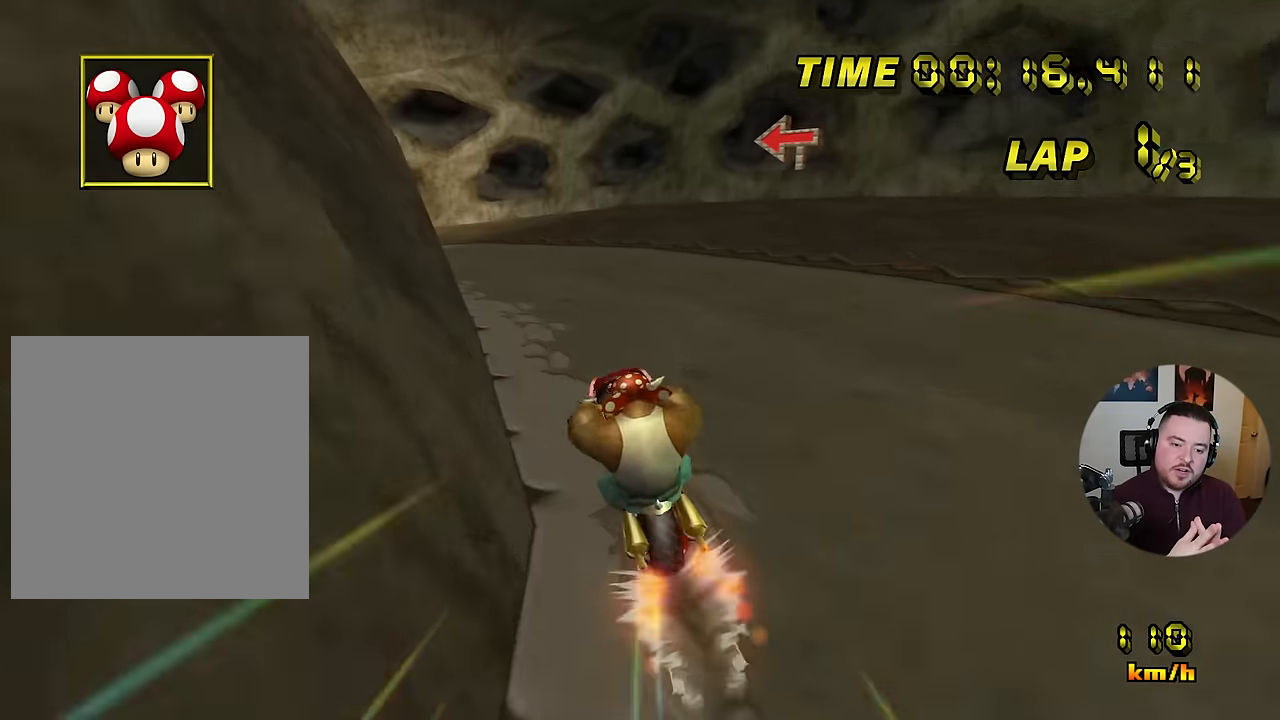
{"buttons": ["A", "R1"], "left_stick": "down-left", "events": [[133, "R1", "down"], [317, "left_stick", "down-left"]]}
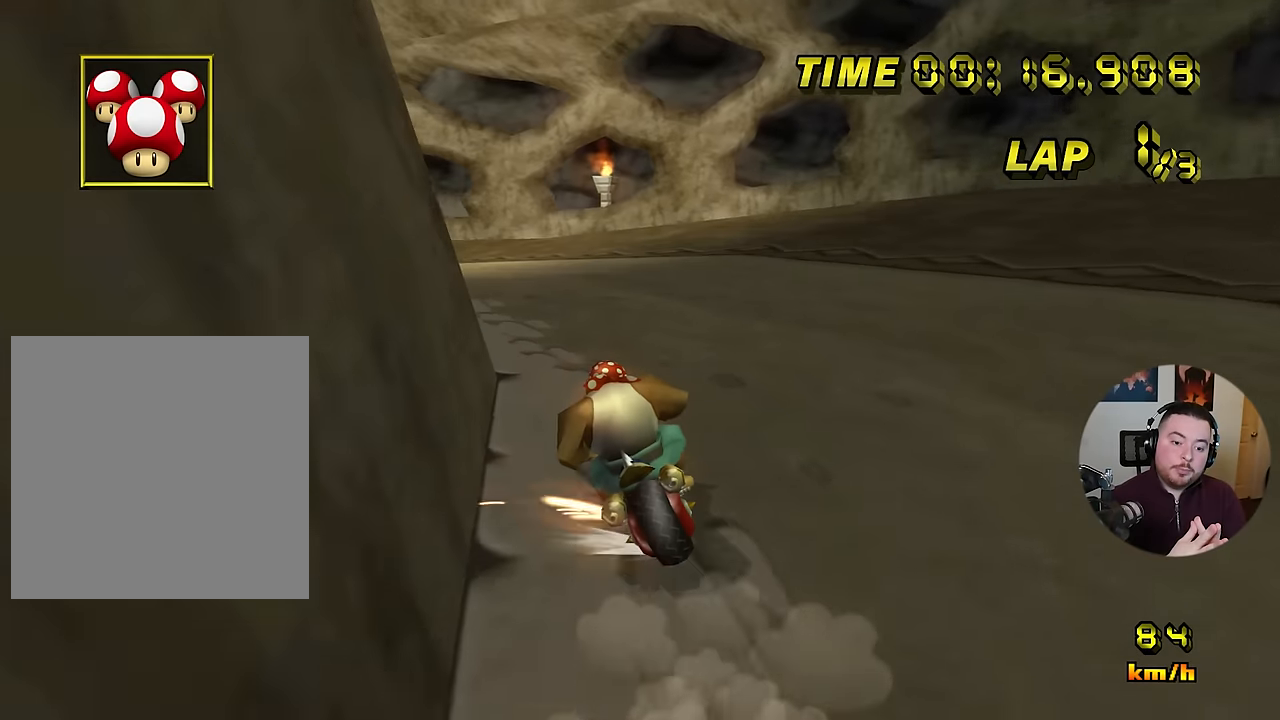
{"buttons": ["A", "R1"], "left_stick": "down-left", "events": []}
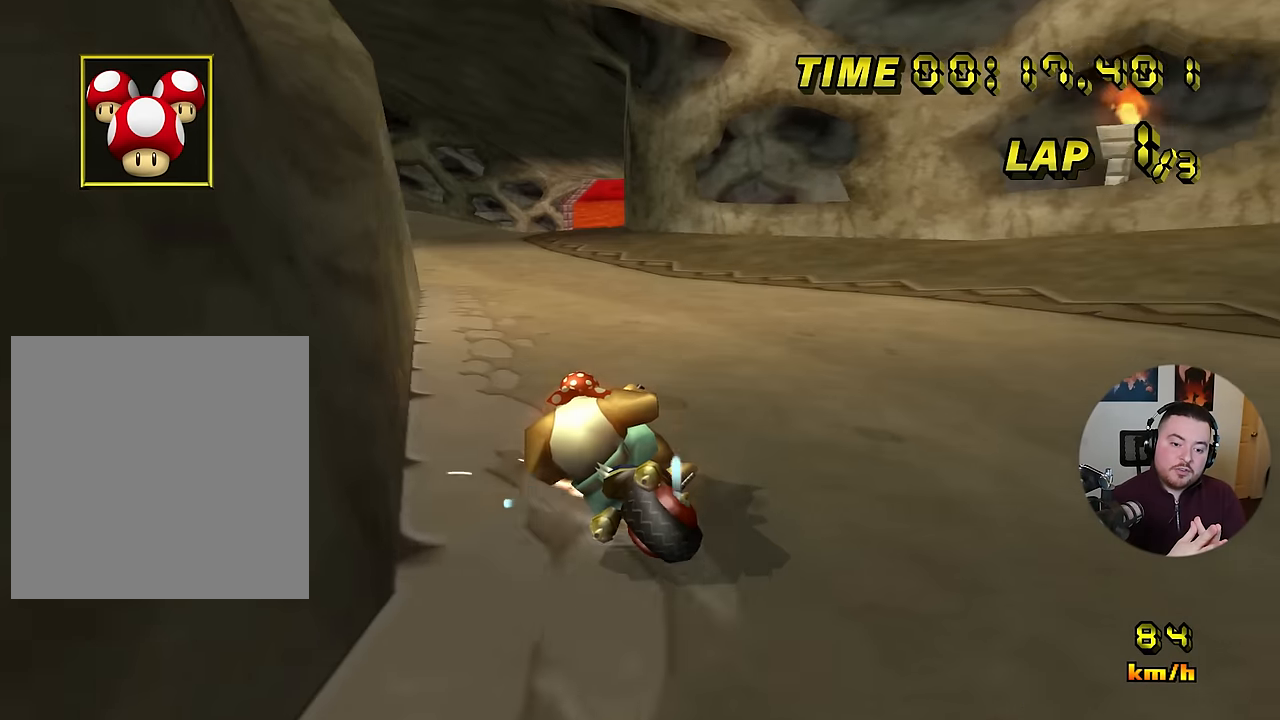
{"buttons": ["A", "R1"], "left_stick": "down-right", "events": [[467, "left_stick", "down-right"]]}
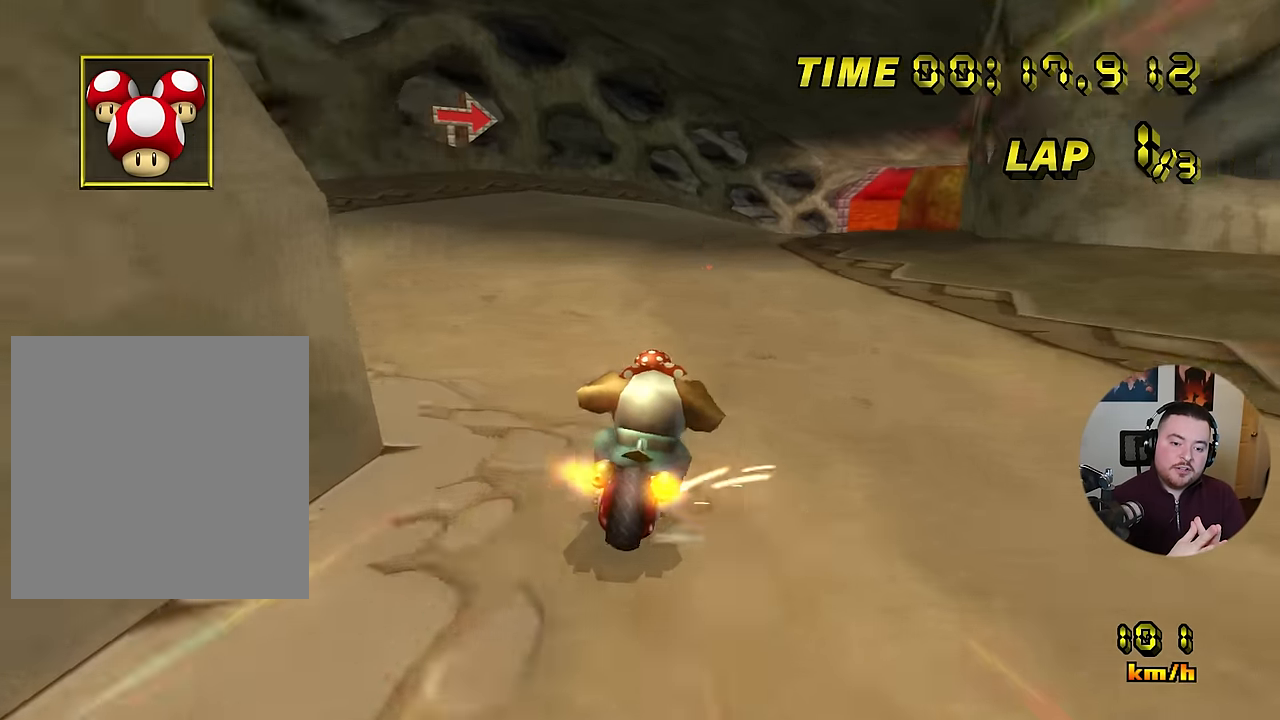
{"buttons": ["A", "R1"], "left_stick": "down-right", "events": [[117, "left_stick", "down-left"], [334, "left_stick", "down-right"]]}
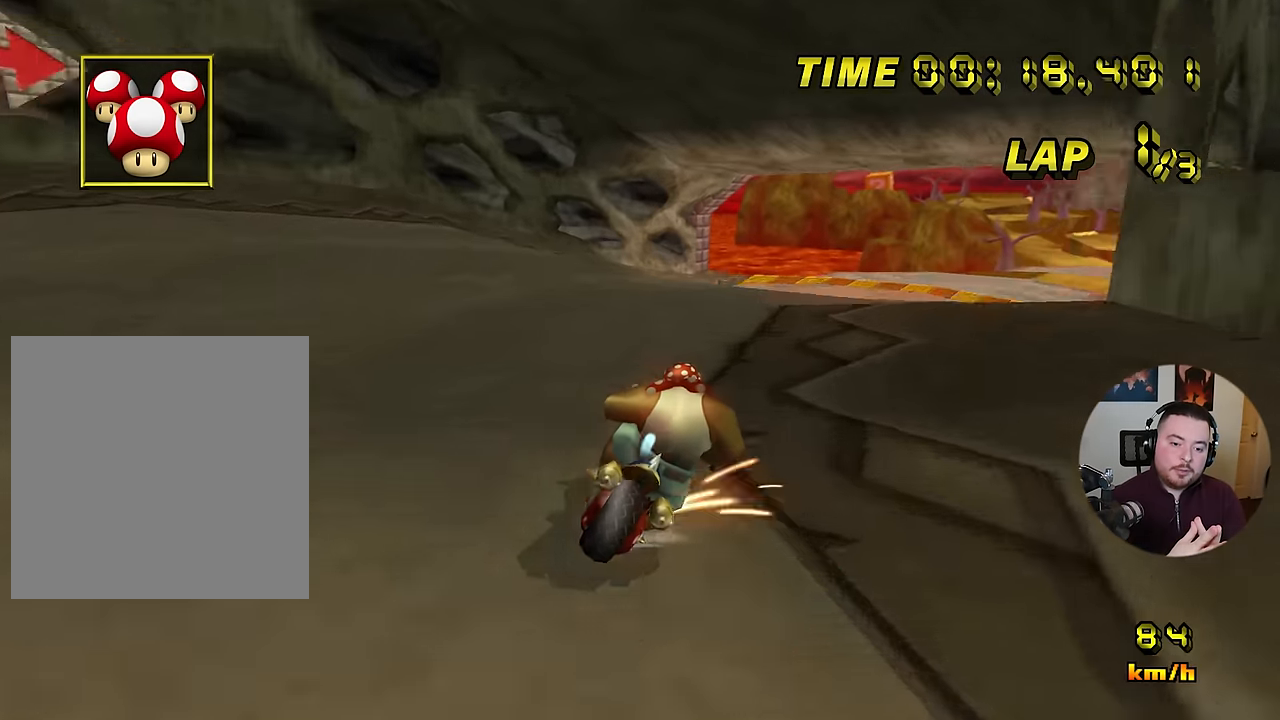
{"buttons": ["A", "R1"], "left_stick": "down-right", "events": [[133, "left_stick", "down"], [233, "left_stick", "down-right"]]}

***

All of the data should be returned word for word, with each picture left out.

{"buttons": ["A", "R1"], "left_stick": "down-left", "events": [[133, "R1", "down"], [317, "left_stick", "down-left"]]}
{"buttons": ["A", "R1"], "left_stick": "down-left", "events": []}
{"buttons": ["A", "R1"], "left_stick": "down-right", "events": [[467, "left_stick", "down-right"]]}
{"buttons": ["A", "R1"], "left_stick": "down-right", "events": [[117, "left_stick", "down-left"], [334, "left_stick", "down-right"]]}
{"buttons": ["A", "R1"], "left_stick": "down-right", "events": [[133, "left_stick", "down"], [233, "left_stick", "down-right"]]}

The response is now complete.